» EXERCISE AIM
Repeat exactly, and only, the lines of the entries below from the one with "RID | Class: 6.1" through the one with "Signal Word Danger", both ends included.

» DATA FOR THIS EXERCISE
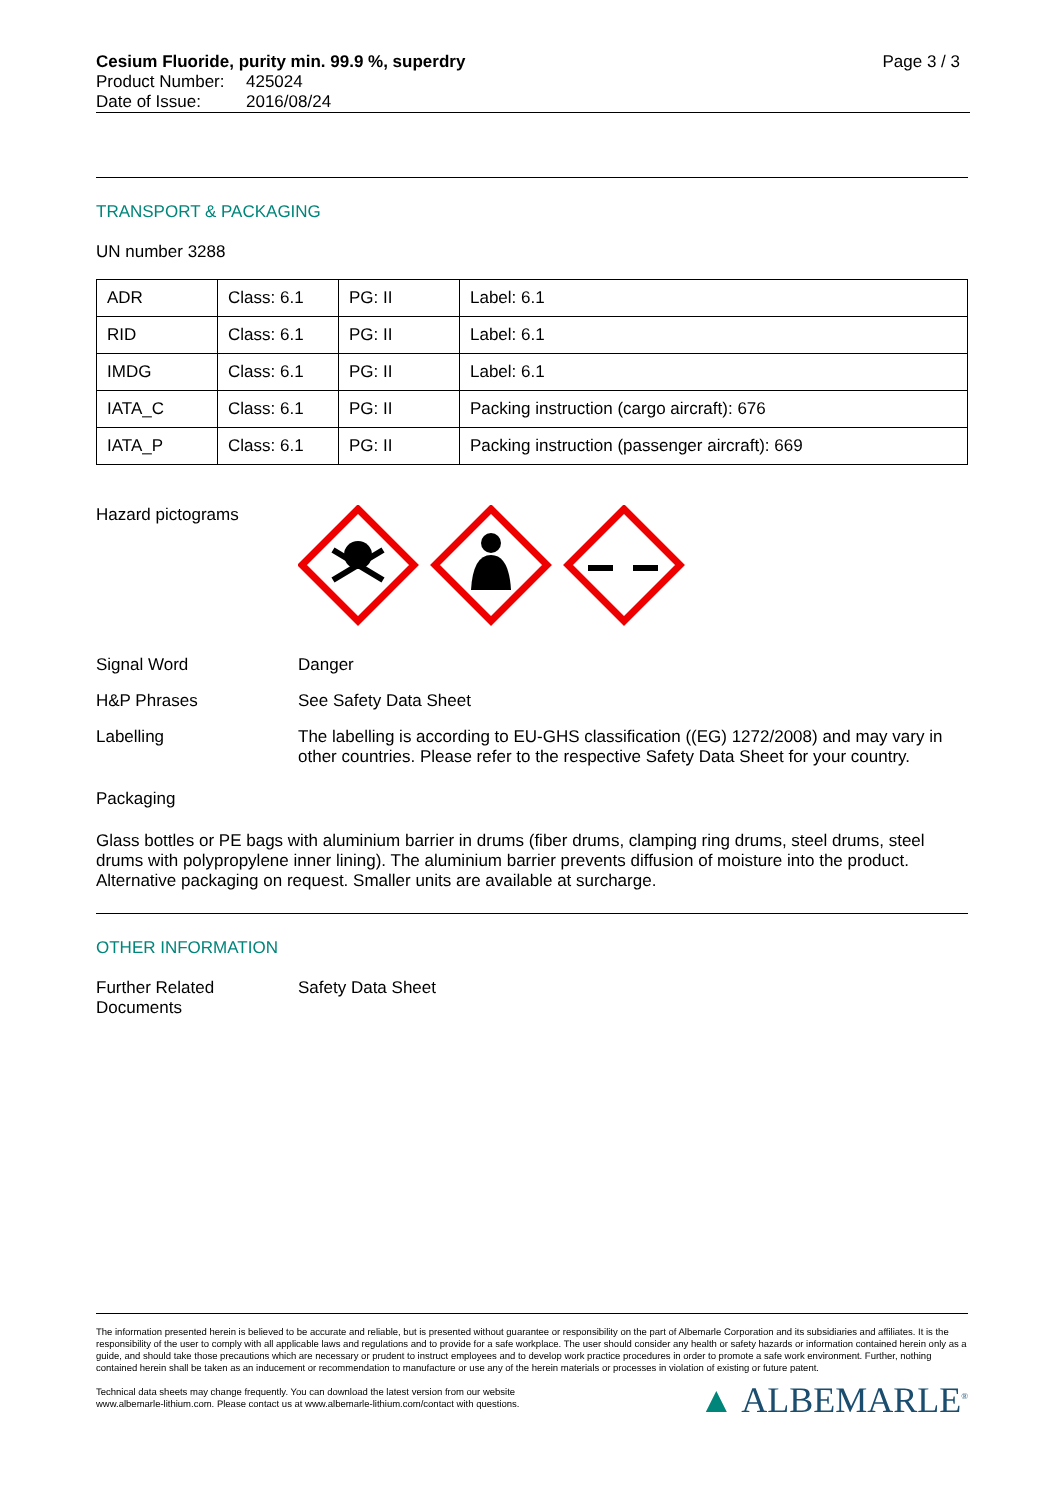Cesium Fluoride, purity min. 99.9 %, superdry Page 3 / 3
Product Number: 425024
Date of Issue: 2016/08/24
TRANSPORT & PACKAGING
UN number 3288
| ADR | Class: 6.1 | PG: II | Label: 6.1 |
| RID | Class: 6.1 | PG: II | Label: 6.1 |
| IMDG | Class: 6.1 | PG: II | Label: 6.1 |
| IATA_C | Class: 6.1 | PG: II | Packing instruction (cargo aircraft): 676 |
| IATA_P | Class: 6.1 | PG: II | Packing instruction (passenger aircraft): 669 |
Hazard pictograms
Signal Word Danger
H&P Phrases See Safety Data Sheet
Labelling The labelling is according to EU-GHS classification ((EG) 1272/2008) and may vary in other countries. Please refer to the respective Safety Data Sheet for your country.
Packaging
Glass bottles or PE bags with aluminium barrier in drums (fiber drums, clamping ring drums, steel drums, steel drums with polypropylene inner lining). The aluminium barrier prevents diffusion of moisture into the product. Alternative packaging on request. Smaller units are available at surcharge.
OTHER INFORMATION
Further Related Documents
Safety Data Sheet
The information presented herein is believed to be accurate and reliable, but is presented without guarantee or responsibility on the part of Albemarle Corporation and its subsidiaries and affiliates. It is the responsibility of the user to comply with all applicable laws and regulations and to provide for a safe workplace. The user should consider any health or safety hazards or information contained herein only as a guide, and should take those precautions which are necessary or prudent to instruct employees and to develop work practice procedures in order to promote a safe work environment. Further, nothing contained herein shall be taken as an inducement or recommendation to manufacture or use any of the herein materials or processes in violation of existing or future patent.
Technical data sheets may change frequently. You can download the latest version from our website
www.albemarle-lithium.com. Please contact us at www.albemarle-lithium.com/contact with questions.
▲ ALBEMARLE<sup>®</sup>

» SOLUTION TO THIS PROBLEM
| RID | Class: 6.1 | PG: II | Label: 6.1 |
| IMDG | Class: 6.1 | PG: II | Label: 6.1 |
| IATA_C | Class: 6.1 | PG: II | Packing instruction (cargo aircraft): 676 |
| IATA_P | Class: 6.1 | PG: II | Packing instruction (passenger aircraft): 669 |
Hazard pictograms
Signal Word Danger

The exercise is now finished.